One of the all too often unsung heroes of the Kingdom of Italy in the First World War was HRH Prince Emanuele Filiberto, Duke of Aosta. He was born in Genoa on January 13, 1869 to the soon-to-be King Amadeus I of Spain and Princess Maria Vittoria. From 1870 to 1873 he had the honor of being Prince of the Asturias, however his father soon declared Spain “ungovernable” and returned to Italy. In 1890 Prince Emanuele Filiberto succeeded his father as Duke of Aosta, the second Savoy to hold the title, and in 1895 married Princess Helene of Orleans who had earlier hoped to marry the future King Vittorio Emanuele III. In fact, her parents were rather displeased that their daughter was marrying someone as comparatively low in the royal ranks as the Duke of Aosta but they comforted themselves with the possibility that some terrible disaster might befall the senior line. The Duke and Duchess of Aosta had a successful enough marriage, ensuring the continuity of the Aosta line with the birth of a son in 1898 and another in 1900, both of whom would succeed to the title one day.
In 1905 joined the Royal Italian Army in Naples and made his reputation after Italy entered World War I in 1915. Given command of the Italian Third Army by his cousin the King. The Italian front in World War I was considered one of the harshest in the world, even by veterans of the infamous western front, due to the rugged, frozen, mountainous terrain. Almost as soon as Italy entered the war another deadlock ensued. The Italians launched attack after attack on the Austrian lines across the Isonzo River, taking very heavy casualties and gaining very little. The Austrians would then counter-attack and likewise suffer heavy losses with little to show for it. In all, the Italians fought twelve battles on the Isonzo to little avail but the only offensive, the sixth, which produced real results was led by the Duke of Aosta and his Third Army. In August of 1916 the Italians, led by the Duke of Aosta, captured Gorizia and gave Italy a foothold on the opposite side of the river. The five previous fruitless assaults had left the nation greatly demoralized and this victory was key in restoring Italian morale.

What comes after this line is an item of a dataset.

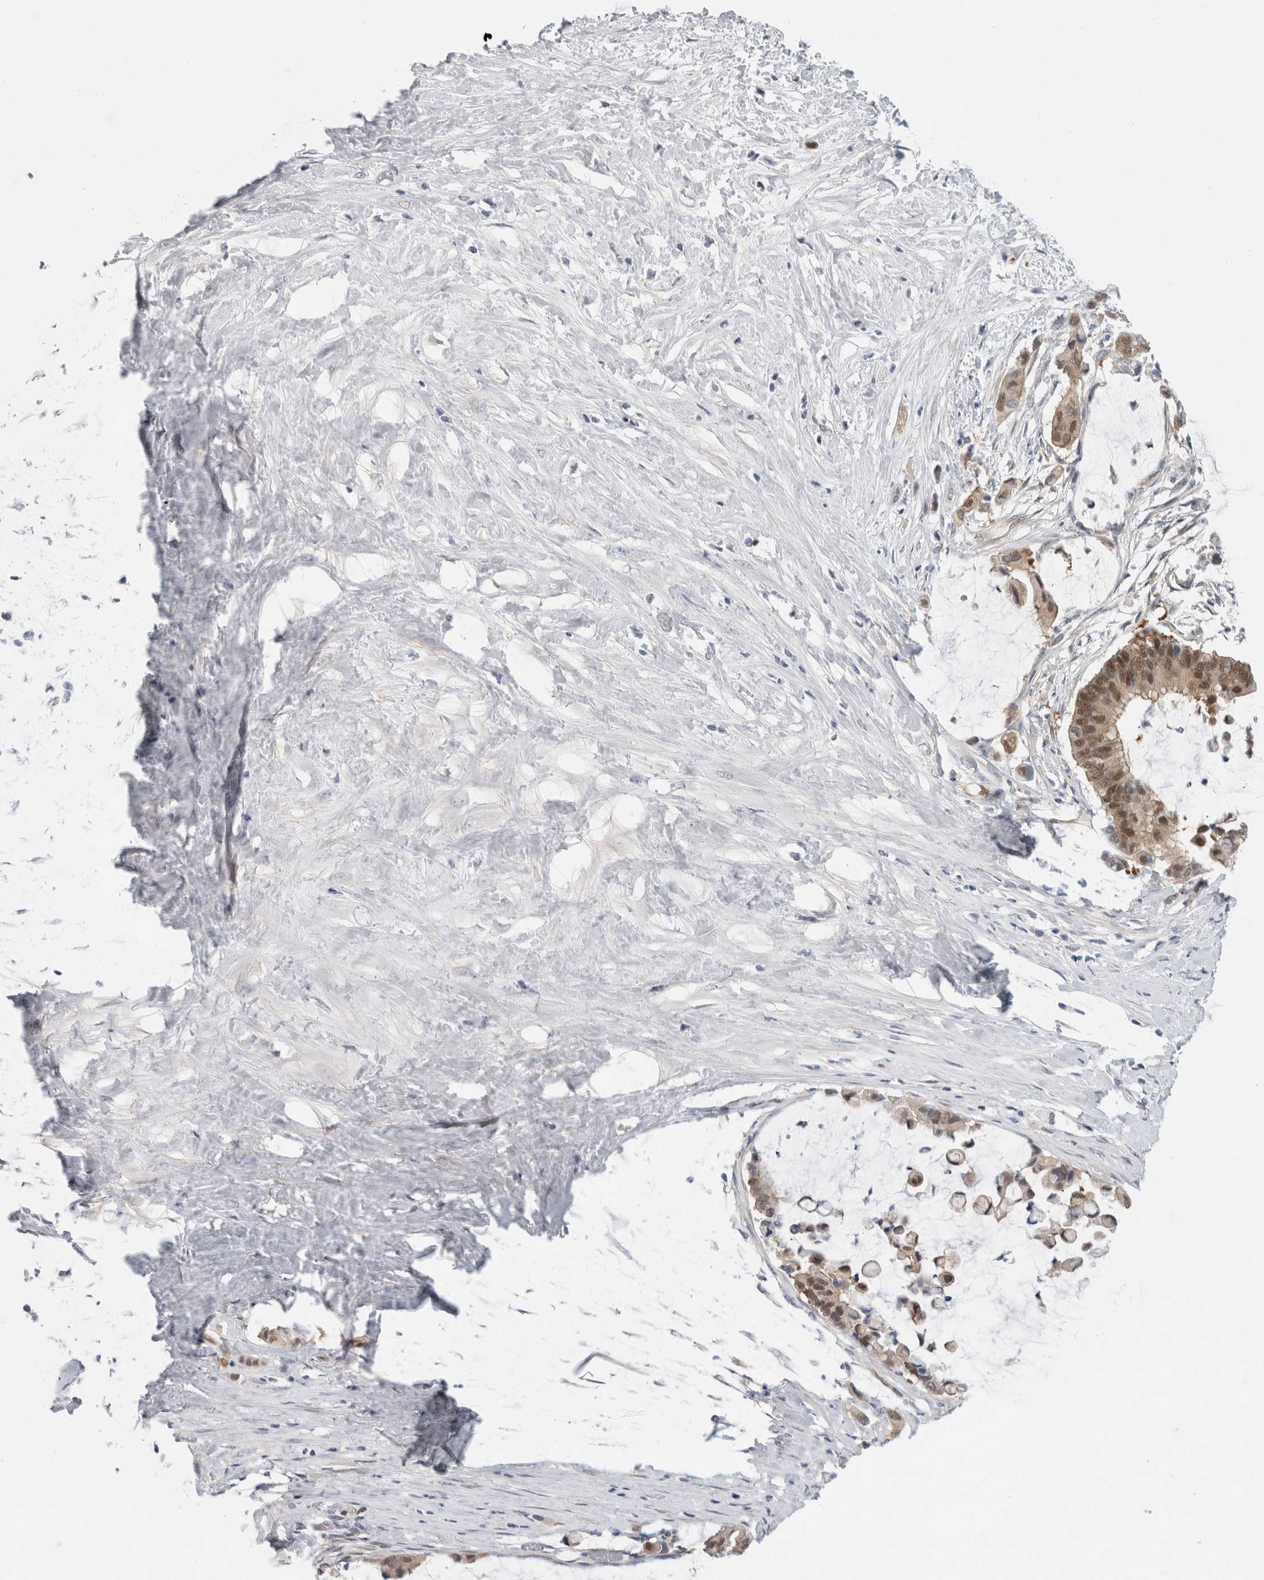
{"staining": {"intensity": "weak", "quantity": ">75%", "location": "cytoplasmic/membranous,nuclear"}, "tissue": "pancreatic cancer", "cell_type": "Tumor cells", "image_type": "cancer", "snomed": [{"axis": "morphology", "description": "Adenocarcinoma, NOS"}, {"axis": "topography", "description": "Pancreas"}], "caption": "A brown stain highlights weak cytoplasmic/membranous and nuclear positivity of a protein in human pancreatic cancer tumor cells. (Brightfield microscopy of DAB IHC at high magnification).", "gene": "CASP6", "patient": {"sex": "male", "age": 41}}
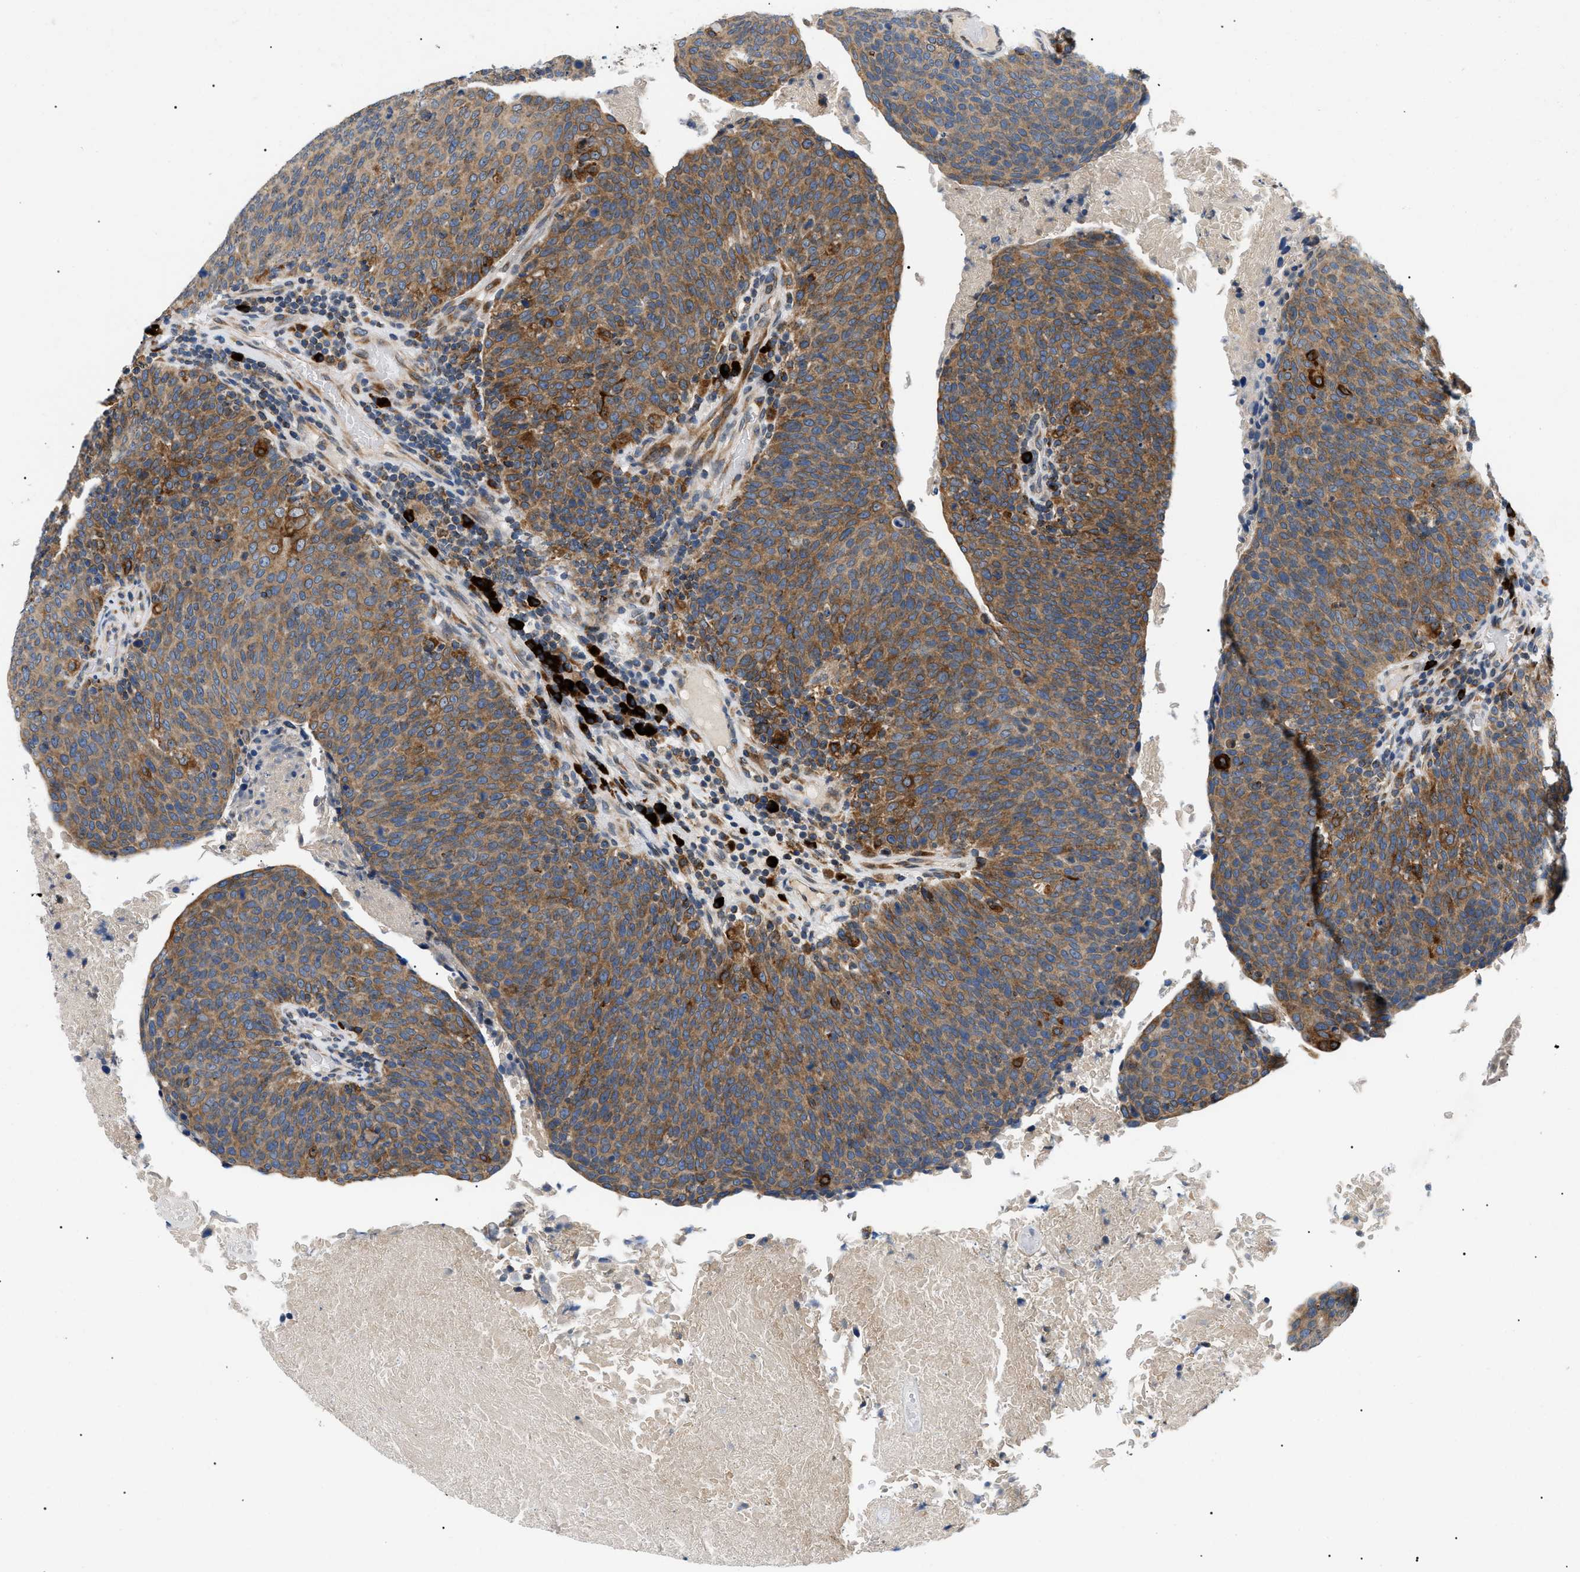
{"staining": {"intensity": "moderate", "quantity": ">75%", "location": "cytoplasmic/membranous"}, "tissue": "head and neck cancer", "cell_type": "Tumor cells", "image_type": "cancer", "snomed": [{"axis": "morphology", "description": "Squamous cell carcinoma, NOS"}, {"axis": "morphology", "description": "Squamous cell carcinoma, metastatic, NOS"}, {"axis": "topography", "description": "Lymph node"}, {"axis": "topography", "description": "Head-Neck"}], "caption": "Immunohistochemical staining of human head and neck cancer reveals medium levels of moderate cytoplasmic/membranous protein staining in approximately >75% of tumor cells.", "gene": "DERL1", "patient": {"sex": "male", "age": 62}}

At the time, however, the Duke of Aosta got little credit for the success, at least in some quarters, due to the way General Luigi Capello ingratiated himself to the civilian press. As a result, many credited him with the victory and none seemed to believe it more than he did which helped set the Italian forces up for a great disaster. In October of 1918 the Italians suffered a horrible disaster when the overconfidence of Capello and a lack of foresight by Chief of Staff Luigi Cadorna led to an utter shattering of the line at Caporetto by a German-reinforced offensive. However, the Duke of Aosta was there to pick up the pieces and his Third Army set a good example by their orderly withdrawal behind the Tagliamento. The Duke also played an important role in the recovery of the Italian army which rebounded and was able to come back to win a final victory with the collapse of Austria-Hungary. Because of all this, under the Duke of Aosta, the Italian Third Army was nicknamed the “Undefeated Army”.
The Duke of Aosta became an Italian hero by his exploits at the front and in the chaotic period after the war and the collapse of the Orlando government in 1919 some nationalist and veterans organizations favored the Duke of Aosta launching a military coup and taking over the government but, of course, nothing ever came of such talk. In 1926 Benito Mussolini had the Duke promoted to the rank of Marshal of Italy in recognition of his long and meritorious service to his country. Prince Emanuele Filiberto, Duke of Aosta died in Turin on July 4, 1931 and was succeeded by his son Prince Amedeo. As per his wishes he was buried at the military cemetery at Redipuglia alongside the fallen soldiers of his Third Army.